Au lieu de cela, la marche forcée imposée casse cet équilibre subtil basé sur une adéquation nécessaire entre les profils des jeunes recrutés, les programmes proposés et la prise en compte des attentes du monde professionnel. En effet, nous allons être contraints d’accueillir des jeunes mal préparés dans la définition de leur projet d’études, dans des programmes dont l’écriture n’est pas aboutie et sans avoir associé le monde professionnel à cette réforme qui va l’impacter directement.

Nous ne cautionnerons pas cette marche forcée qui conduit à mener cette réforme à l’envers. Il aurait fallu associer dès l’amont les lycées, les familles et les professionnels à ces réflexions. Au lieu de cela, cette réforme vise à instituer un déterminisme social insupportable qui enferme les jeunes dans des parcours d’études à vie et qui ignore un principe qui nous est cher : celui de l’escalier social qui permet d’accompagner tout jeune volontaire sur la voie de la réussite.

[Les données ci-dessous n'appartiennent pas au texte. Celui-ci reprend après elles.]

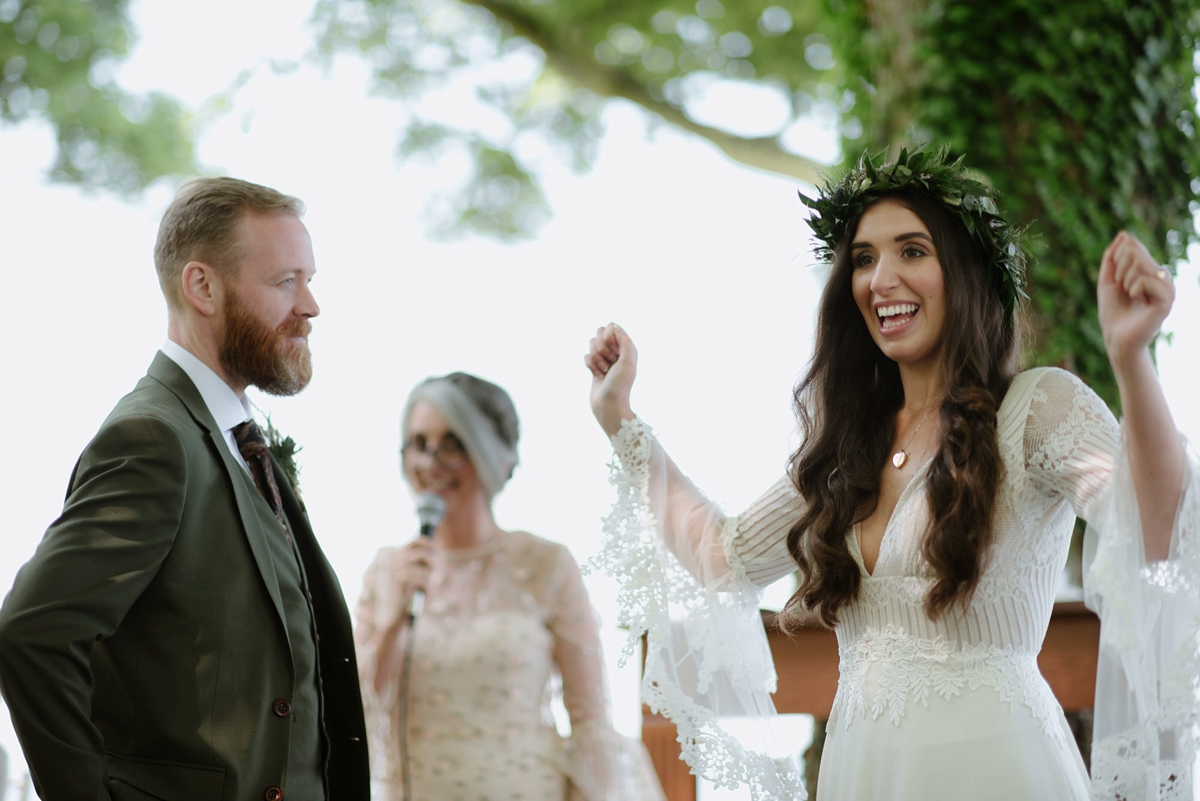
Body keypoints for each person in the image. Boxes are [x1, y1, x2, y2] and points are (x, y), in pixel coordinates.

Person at [584, 146, 1199, 800]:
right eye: (864, 258)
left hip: (998, 769)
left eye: (912, 250)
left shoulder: (1038, 406)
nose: (881, 278)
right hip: (864, 771)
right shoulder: (844, 450)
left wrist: (1131, 358)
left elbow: (1159, 521)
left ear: (964, 274)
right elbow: (721, 555)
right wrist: (621, 421)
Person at [0, 178, 369, 800]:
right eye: (286, 281)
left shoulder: (237, 439)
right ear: (202, 286)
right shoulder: (153, 437)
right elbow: (31, 633)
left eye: (309, 280)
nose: (310, 305)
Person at [355, 372, 665, 801]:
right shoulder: (387, 571)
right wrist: (392, 621)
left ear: (492, 455)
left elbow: (590, 722)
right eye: (418, 444)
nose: (431, 462)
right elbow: (350, 713)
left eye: (452, 443)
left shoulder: (546, 564)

C’est pourquoi, les présidentes et présidents de conseil des IUT comme leurs directrices et directeurs appellent à accepter les propositions de quotas faites par les IUT mais aussi d’engager un travail de fond avec les familles, le monde professionnel et les lycées afin de faire de cette réforme une véritable réussite. Nous sommes certains que de ce travail, pourra émerger une nouvelle méthodologie de travail pour appréhender au mieux les enjeux de la professionnalisation et pour définir en conséquence des quotas qui tiennent compte de la réalité des jeunes et de leurs familles mais aussi des enjeux économiques de chacun des territoires qui maillent notre belle Région.

Etant certains que vous saurez être à l’écoute de nos doléances bien légitimes qui ne sont que l’expression des IUT, du monde économique et des familles, nous vous prions de bien vouloir agréer, Madame la Ministre, nos salutations les plus respectueuses.

Les présidentes et présidents de conseil,
Les directrices et directeurs des IUT de la Région Auvergne Rhône-Alpes.